Monday, March 18, 2002
Los Angeles The makers of "A Beautiful Mind" have objected to what they say is a whisper campaign to hurt the Oscar chances of their movie, which is up for eight Academy Awards including best picture.
Although no evidence has surfaced that proves a conspiracy, Universal Pictures, director Ron Howard and star Russell Crowe said they suspect some Hollywood rivals of secretly badmouthing their film to sway academy voters.
"If there's an attack strategy, that's an impolitic tool," Howard said. "It's not about reminding people of your virtues, it's about undermining the other candidate's credibility. That's a shame."
Competing studios have denied involvement in the alleged smear campaign.
Various news reports in recent weeks have noted that "A Beautiful Mind" leaves out some unflattering aspects of the life of John Forbes Nash, the Nobel Prize-winning mathematician whose life it chronicles.
In a CBS "60 Minutes" interview, Nash and his wife, Alicia, denied allegations that he was gay, anti-Semitic or a poor father. And Sylvia Nasar, author of the 1998 biography, "A Beautiful Mind," on which the film was based, wrote a commentary in the Los Angeles Times last week that accused many media outlets, including The Associated Press, of misstating details of Nash's life.
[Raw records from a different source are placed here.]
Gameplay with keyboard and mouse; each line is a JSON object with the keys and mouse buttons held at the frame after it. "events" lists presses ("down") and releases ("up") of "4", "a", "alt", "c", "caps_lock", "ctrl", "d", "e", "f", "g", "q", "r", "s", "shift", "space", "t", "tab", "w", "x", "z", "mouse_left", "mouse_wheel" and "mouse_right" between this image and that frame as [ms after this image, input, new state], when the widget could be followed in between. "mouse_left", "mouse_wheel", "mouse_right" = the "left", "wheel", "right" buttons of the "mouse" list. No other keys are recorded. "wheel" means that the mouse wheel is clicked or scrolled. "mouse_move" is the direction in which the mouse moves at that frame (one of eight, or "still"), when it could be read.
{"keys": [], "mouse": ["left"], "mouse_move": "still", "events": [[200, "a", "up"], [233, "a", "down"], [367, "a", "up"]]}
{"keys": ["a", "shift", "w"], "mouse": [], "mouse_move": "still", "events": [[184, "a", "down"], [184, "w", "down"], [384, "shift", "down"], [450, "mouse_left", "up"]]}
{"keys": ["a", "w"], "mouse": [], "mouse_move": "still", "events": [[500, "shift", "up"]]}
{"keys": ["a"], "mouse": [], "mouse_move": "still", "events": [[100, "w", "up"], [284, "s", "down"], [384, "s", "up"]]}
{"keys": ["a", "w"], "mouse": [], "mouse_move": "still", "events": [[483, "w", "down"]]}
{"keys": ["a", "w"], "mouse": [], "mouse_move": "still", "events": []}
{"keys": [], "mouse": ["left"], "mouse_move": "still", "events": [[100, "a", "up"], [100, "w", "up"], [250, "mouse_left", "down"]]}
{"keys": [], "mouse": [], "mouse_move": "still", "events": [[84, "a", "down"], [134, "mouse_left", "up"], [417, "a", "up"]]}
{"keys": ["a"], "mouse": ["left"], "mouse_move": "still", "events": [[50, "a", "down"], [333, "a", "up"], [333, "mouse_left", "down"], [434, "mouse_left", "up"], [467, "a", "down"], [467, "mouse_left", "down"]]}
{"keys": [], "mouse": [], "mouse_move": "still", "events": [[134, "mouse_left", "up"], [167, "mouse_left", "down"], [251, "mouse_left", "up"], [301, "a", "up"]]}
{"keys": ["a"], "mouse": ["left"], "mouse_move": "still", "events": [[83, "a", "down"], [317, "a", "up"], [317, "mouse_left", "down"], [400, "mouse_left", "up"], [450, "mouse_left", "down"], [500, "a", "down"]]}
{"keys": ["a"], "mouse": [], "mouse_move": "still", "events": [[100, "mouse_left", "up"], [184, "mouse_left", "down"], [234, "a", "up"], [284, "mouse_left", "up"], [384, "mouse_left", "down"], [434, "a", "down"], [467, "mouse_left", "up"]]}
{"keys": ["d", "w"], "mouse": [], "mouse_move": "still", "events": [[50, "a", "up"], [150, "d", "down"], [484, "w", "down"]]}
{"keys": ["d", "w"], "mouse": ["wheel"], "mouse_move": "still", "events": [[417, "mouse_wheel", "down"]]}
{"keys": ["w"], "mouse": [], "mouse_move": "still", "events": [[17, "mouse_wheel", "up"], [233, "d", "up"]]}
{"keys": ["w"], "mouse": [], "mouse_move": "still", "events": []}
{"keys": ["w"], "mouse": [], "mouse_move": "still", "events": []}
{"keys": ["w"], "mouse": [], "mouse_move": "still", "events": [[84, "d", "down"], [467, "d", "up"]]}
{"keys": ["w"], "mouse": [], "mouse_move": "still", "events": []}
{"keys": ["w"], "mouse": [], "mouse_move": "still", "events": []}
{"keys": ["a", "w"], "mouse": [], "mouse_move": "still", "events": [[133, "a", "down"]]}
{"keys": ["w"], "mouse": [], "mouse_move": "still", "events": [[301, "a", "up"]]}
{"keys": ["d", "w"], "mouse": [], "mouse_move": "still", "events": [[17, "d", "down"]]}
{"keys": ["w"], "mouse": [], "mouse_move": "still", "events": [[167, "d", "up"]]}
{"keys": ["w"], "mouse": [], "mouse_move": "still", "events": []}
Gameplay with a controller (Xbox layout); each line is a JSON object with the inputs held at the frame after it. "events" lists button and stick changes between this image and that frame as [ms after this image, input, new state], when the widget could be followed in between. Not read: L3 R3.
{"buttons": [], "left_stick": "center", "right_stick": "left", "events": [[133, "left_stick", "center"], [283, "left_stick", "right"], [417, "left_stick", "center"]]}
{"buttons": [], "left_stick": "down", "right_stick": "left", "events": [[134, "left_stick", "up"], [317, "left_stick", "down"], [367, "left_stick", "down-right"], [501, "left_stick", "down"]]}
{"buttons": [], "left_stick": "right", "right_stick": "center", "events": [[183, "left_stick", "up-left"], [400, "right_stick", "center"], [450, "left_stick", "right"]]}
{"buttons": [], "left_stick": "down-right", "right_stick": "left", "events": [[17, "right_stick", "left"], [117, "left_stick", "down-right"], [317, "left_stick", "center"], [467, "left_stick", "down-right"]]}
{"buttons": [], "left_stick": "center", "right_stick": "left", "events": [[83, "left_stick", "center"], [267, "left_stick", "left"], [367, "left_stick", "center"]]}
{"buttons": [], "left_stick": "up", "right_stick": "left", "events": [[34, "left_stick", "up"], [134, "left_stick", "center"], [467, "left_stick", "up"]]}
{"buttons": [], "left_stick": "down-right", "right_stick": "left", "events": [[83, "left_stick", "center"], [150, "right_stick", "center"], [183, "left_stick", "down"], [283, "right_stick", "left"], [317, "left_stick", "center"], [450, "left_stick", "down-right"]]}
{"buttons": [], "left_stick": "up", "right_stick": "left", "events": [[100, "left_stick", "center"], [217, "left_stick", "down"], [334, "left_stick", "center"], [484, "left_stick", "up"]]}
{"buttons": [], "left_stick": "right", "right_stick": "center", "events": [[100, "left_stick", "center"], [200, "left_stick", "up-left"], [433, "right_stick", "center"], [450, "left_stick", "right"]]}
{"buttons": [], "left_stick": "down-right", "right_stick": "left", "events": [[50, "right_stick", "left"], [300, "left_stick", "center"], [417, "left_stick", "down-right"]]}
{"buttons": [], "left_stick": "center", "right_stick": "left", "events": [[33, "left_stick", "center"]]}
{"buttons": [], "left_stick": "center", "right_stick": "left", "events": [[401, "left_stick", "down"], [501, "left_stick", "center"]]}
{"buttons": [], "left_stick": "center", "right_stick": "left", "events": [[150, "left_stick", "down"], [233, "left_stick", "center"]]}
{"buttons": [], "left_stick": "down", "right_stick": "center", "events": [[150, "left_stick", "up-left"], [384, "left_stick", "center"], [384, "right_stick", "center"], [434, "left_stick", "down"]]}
The film, which stars Crowe and Jennifer Connelly as the Nashes, portrays them throughout Nash's decades-long struggle with mental illness and its eventual remission, culminating in his winning the Nobel Prize for economics in 1994. Among its Oscar nominations are best director, actor, supporting actress and adapted screenplay, for Akiva Goldsman.
Both Nash and Nasar said his anti-Semitic remarks were made while he was suffering from paranoid schizophrenia.
"I did have strange ideas during certain periods of time," Nash, 73, said on "60 Minutes." "It's really my subconscious talking. It was really that. I know that now."
Nasar criticized some reports that said Nash was a homosexual. Despite a 1954 indecency arrest and allusions in her book to his flirtatious behavior with men, she said he is an avowed heterosexual. The indecency charge was later dropped, she said.
Howard and screenwriter Goldsman said they changed some aspects of Nash's life to make the film more dramatic, and omitted other elements they considered unimportant to the story.
Oscar voting concludes Tuesday and the Academy Awards are given out next Sunday.
"The timing of this latest wave of missives and their orchestration has to be calculated," Universal Pictures chairwoman Stacey Snider told The Hollywood Reporter.
Films that win major Academy Awards can usually count on significant extra box-office sales and a long shelf-life on video, and studios spend millions to promote their films to Oscar voters.